Als der zweijährige Kevin tot in einem Kühlschrank gefunden wurde, war Jürgen Hartwig war Chef des Amtes für soziale Dienste in Bremen. Jetzt soll er Honorarprofessor werden.

Blumen für den toten Kevin in Bremen 2006. Bild: ap

Jürgen Hartwig. Sein Name ist untrennbar mit dem "Fall Kevin" verbunden. Also der Geschichte jenes zweijährigen Kindes, das 2006 tot im Kühlschrank seines drogenabhängigen Ziehvaters aufgefunden wurde. Es ist die Geschichte des kollektiven Versagens der Jugendhilfe in Bremen.

Kevin starb in staatlicher Obhut, fiel durch ein engmaschiges soziales Netz, in dem bis hinauf zum Bürgermeister viele irgendwie Bescheid wussten. Jürgen Hartwig war seit 1999 Chef des Amtes für Soziale Dienste. Und wurde nach Kevins Tod suspendiert.

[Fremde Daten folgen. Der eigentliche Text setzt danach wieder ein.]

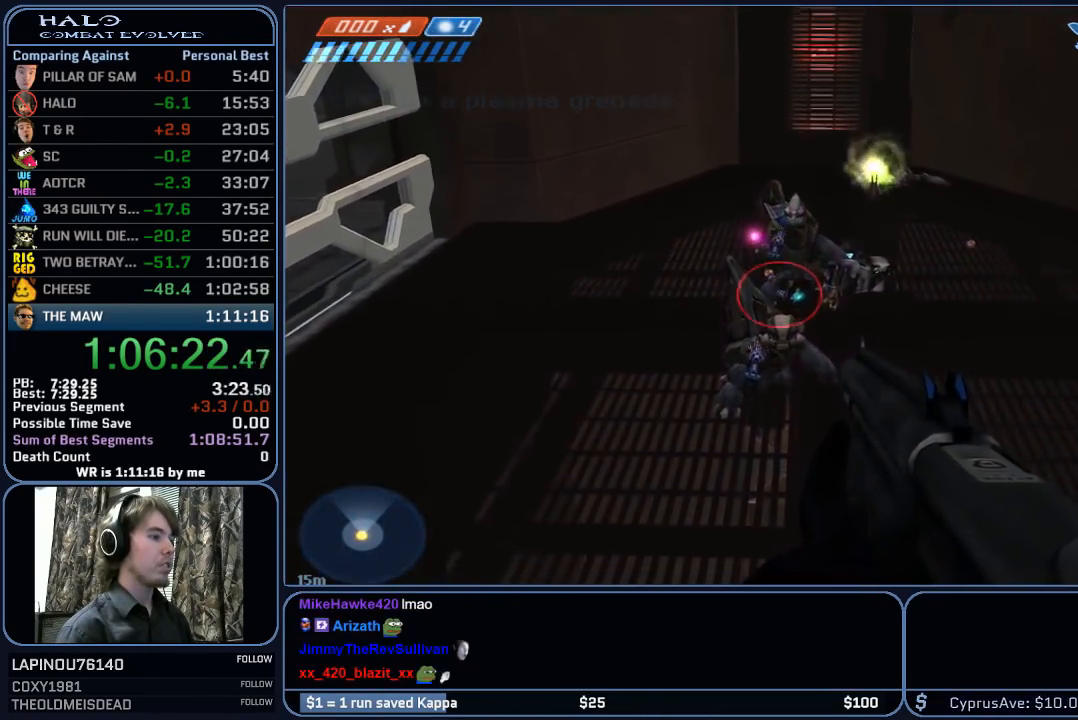
{"keys": ["space"], "mouse": [], "mouse_move": "still", "events": [[283, "s", "up"], [467, "space", "down"]]}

Jetzt ist er als Honorarprofessor an der Hochschule Bremen im Gespräch, dazu als Leiter des dortigen "Europäischen Studiengangs Wirtschaft und Verwaltung". Die wirtschaftswissenschaftliche Fakultät möchte ihn berufen lassen, und das Rektorat erhebt dagegen "keine Einwände".

Im Wissenschaftsressort sieht man noch "Abstimmungs- und Gesprächsbedarf". Noch liegt dort gar kein offizieller Antrag auf Berufung vor. Deswegen hält sich die Behörde zurück: Man müsse die Sache auch "politisch bewerten", heißt es nur.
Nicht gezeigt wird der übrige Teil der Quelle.